» **Data**
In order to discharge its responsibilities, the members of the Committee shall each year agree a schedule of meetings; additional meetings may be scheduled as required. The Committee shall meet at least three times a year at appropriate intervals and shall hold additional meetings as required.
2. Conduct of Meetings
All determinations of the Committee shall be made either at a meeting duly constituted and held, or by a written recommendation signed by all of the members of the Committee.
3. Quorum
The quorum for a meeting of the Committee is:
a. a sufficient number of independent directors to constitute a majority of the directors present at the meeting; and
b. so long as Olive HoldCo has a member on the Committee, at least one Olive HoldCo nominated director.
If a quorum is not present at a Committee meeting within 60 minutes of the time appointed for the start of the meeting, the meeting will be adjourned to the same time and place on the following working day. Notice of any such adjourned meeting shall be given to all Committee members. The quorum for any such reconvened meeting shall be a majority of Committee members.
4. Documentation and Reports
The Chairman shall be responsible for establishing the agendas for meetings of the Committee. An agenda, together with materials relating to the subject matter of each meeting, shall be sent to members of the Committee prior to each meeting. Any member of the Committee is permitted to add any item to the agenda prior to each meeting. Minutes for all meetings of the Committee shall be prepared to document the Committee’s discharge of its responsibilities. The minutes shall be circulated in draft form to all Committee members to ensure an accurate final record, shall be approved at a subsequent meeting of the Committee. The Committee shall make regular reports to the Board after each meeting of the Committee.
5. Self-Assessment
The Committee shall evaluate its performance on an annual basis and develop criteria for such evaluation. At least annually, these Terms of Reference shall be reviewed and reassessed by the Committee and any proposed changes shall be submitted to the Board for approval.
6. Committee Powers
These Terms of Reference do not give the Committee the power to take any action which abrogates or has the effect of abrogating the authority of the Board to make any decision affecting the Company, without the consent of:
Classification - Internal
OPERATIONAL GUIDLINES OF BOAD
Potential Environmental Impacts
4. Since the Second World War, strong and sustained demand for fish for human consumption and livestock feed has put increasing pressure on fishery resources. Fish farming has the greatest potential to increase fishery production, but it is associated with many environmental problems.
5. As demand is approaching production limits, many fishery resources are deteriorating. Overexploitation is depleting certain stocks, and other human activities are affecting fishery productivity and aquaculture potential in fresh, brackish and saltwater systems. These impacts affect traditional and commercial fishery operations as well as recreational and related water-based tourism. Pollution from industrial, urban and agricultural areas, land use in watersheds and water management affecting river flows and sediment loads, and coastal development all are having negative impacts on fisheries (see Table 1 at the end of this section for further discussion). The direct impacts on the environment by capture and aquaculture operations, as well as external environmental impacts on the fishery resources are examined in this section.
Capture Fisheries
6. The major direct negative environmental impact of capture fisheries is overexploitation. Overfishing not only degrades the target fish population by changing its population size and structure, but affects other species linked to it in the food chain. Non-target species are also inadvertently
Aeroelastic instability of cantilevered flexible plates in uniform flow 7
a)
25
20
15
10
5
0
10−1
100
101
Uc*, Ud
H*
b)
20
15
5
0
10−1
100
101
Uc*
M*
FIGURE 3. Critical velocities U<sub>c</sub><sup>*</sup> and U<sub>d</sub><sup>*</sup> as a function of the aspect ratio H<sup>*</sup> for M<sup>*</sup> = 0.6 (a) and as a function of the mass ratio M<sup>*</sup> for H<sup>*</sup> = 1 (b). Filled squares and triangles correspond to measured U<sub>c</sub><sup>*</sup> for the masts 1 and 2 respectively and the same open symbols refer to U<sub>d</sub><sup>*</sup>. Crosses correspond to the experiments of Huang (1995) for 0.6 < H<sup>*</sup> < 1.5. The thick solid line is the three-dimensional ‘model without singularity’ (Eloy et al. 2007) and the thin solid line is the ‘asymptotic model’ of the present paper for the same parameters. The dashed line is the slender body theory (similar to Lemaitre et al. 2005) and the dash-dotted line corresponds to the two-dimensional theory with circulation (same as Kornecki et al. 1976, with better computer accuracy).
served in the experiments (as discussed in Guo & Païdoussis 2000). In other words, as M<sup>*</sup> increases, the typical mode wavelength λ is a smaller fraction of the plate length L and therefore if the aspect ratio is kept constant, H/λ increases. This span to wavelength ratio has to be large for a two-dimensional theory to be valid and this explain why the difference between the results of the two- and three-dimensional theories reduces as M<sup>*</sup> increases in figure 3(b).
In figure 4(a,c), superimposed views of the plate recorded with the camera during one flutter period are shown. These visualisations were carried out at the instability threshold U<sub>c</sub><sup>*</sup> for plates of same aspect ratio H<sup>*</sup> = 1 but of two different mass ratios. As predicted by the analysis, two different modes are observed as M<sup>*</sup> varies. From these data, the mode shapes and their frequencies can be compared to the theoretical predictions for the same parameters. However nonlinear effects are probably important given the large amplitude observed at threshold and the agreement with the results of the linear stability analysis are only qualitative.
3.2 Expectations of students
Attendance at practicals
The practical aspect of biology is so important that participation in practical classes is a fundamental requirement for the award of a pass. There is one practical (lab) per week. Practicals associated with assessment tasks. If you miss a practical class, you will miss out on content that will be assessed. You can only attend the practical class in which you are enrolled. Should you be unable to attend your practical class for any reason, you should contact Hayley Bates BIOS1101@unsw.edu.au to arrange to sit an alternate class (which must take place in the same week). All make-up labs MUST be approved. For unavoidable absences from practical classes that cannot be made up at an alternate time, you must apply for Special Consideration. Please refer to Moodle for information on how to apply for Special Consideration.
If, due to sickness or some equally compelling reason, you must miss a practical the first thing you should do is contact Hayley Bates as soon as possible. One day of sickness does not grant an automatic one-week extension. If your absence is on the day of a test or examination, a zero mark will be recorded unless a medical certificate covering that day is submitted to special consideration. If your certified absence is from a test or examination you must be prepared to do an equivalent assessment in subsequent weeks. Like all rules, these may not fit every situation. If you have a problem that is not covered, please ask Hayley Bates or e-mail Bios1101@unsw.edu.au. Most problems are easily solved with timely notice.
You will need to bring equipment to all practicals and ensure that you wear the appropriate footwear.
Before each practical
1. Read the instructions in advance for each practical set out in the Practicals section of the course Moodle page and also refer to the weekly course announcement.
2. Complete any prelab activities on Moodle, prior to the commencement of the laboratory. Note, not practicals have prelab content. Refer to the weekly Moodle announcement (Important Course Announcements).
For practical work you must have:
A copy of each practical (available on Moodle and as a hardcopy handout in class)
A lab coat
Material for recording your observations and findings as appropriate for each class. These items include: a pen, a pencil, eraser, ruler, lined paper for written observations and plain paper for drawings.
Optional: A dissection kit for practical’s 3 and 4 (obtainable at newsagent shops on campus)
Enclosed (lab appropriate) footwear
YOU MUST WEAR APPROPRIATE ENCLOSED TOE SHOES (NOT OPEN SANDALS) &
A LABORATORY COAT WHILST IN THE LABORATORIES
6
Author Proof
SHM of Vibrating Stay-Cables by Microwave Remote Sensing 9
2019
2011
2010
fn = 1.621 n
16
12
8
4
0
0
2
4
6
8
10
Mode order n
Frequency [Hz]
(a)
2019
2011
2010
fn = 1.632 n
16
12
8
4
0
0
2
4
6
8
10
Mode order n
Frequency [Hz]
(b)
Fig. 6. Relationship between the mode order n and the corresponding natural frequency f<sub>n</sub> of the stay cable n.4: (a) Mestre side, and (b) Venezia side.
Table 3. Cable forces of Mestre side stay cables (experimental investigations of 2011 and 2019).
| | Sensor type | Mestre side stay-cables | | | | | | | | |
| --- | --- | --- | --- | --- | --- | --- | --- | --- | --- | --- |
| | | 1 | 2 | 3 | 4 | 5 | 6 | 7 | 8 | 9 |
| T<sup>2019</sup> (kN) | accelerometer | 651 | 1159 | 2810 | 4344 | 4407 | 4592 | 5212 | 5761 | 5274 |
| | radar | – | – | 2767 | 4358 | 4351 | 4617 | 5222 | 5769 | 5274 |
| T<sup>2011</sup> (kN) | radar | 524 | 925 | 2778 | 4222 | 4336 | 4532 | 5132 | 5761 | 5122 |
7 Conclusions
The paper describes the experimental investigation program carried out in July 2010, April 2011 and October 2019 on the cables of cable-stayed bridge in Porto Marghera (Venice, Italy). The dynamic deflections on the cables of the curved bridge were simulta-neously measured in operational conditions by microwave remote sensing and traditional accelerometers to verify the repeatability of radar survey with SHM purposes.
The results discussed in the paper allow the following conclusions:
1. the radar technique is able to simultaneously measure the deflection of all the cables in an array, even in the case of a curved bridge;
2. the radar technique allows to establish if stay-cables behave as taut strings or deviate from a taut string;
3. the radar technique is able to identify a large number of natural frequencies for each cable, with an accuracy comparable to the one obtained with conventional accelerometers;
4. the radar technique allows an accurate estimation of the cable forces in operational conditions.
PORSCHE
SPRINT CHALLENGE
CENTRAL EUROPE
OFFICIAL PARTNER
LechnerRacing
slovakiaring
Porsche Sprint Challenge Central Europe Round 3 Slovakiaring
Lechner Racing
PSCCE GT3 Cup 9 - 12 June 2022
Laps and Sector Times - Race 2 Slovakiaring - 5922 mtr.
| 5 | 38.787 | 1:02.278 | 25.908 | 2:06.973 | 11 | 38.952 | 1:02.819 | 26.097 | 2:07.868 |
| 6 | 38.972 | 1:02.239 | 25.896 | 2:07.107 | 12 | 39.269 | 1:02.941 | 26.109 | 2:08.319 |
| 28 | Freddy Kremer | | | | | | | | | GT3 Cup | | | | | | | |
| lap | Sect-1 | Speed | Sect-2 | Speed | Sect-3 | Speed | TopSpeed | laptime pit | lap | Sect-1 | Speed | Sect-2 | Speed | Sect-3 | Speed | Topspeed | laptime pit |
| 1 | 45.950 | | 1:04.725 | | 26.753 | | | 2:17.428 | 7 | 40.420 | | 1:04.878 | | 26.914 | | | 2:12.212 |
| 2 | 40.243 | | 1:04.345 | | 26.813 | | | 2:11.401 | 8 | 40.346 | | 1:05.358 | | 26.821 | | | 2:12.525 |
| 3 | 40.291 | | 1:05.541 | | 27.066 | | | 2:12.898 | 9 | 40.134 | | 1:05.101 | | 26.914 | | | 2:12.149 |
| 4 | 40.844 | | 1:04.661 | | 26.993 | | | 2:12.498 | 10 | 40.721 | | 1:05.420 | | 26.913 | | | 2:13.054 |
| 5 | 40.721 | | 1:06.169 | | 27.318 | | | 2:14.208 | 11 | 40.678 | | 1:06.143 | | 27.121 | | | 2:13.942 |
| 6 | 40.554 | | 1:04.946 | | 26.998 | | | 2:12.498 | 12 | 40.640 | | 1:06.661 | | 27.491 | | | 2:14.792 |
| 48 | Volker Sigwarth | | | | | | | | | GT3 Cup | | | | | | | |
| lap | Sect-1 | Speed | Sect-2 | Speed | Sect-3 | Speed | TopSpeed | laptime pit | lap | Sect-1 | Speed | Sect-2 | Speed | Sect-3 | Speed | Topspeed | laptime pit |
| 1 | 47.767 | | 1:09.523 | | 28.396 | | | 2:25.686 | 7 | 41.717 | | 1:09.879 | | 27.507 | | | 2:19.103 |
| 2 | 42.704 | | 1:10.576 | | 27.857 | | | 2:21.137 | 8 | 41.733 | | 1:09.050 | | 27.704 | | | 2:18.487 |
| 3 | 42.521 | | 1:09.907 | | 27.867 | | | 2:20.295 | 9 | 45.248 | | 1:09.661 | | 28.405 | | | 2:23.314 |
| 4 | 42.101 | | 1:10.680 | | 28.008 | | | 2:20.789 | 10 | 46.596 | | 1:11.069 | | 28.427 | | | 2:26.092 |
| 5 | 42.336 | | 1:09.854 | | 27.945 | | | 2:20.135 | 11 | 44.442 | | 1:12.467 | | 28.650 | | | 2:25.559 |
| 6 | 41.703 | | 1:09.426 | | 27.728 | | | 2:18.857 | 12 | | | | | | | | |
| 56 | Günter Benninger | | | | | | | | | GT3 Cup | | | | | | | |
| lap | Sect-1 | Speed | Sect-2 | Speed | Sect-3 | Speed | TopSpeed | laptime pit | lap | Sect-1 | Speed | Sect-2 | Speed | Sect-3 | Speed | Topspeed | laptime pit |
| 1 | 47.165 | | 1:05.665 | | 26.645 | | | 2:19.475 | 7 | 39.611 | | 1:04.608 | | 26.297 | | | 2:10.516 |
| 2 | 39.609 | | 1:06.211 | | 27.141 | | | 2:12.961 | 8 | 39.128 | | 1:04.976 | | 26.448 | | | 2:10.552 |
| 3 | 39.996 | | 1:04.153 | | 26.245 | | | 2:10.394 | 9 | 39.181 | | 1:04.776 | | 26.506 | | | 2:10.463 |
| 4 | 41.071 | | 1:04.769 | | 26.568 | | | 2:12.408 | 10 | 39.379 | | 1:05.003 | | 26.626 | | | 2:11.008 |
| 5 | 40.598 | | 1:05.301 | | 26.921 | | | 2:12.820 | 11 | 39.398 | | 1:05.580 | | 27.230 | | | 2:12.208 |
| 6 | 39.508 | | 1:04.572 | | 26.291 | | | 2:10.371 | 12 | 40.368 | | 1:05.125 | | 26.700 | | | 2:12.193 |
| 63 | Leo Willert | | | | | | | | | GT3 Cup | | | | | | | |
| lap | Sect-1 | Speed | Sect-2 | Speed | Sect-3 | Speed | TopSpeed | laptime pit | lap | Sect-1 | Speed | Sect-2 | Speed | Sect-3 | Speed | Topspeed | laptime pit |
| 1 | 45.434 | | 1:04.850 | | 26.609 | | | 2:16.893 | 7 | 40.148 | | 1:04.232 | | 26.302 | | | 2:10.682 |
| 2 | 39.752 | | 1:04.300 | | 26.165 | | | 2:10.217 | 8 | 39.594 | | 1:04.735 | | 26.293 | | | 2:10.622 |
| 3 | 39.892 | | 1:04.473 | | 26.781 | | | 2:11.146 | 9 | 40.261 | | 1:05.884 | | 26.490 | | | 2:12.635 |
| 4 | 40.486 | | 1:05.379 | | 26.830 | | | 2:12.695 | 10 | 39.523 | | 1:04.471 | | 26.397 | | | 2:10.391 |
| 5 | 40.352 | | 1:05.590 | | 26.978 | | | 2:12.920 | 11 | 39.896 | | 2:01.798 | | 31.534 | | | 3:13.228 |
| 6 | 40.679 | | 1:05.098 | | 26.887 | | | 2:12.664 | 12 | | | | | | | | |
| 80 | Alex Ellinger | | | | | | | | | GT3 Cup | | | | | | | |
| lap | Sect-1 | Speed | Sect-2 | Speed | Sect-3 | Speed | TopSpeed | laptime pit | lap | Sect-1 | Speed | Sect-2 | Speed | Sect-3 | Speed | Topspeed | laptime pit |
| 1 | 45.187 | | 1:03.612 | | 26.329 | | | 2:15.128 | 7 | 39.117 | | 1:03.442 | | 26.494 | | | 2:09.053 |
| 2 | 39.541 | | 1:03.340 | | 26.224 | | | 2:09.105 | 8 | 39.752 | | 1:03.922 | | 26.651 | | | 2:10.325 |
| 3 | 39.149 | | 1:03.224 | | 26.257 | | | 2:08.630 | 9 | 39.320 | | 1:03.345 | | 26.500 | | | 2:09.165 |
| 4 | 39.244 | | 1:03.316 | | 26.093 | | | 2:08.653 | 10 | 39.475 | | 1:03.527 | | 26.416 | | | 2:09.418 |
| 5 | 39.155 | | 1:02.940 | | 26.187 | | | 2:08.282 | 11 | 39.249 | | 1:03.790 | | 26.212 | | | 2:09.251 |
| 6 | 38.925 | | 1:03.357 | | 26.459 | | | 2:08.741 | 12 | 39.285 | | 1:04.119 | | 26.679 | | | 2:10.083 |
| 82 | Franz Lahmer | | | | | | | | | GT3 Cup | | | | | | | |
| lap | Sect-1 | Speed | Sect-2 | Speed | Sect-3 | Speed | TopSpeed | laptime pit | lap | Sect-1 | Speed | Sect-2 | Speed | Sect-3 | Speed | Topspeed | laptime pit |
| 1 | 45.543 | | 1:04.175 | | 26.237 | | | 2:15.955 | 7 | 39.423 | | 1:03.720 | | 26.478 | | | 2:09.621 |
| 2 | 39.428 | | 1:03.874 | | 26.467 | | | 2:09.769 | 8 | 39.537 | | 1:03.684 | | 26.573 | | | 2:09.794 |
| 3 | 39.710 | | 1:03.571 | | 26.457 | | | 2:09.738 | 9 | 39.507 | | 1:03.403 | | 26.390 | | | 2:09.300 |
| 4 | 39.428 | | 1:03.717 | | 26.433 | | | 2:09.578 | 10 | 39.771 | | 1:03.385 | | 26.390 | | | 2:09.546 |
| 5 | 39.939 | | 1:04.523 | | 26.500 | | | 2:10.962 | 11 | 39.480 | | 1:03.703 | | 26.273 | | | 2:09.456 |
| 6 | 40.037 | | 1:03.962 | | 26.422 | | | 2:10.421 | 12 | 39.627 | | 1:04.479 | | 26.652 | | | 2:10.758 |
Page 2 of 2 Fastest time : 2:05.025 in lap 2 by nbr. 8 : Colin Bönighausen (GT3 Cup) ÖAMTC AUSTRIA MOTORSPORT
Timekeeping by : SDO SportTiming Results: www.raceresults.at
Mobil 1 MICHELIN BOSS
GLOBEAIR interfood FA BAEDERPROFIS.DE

» **Task to carry out**
Copy each line in the entries above where the word "weekly" shows up.

» **Exercise answer**
1. Read the instructions in advance for each practical set out in the Practicals section of the course Moodle page and also refer to the weekly course announcement.
2. Complete any prelab activities on Moodle, prior to the commencement of the laboratory. Note, not practicals have prelab content. Refer to the weekly Moodle announcement (Important Course Announcements).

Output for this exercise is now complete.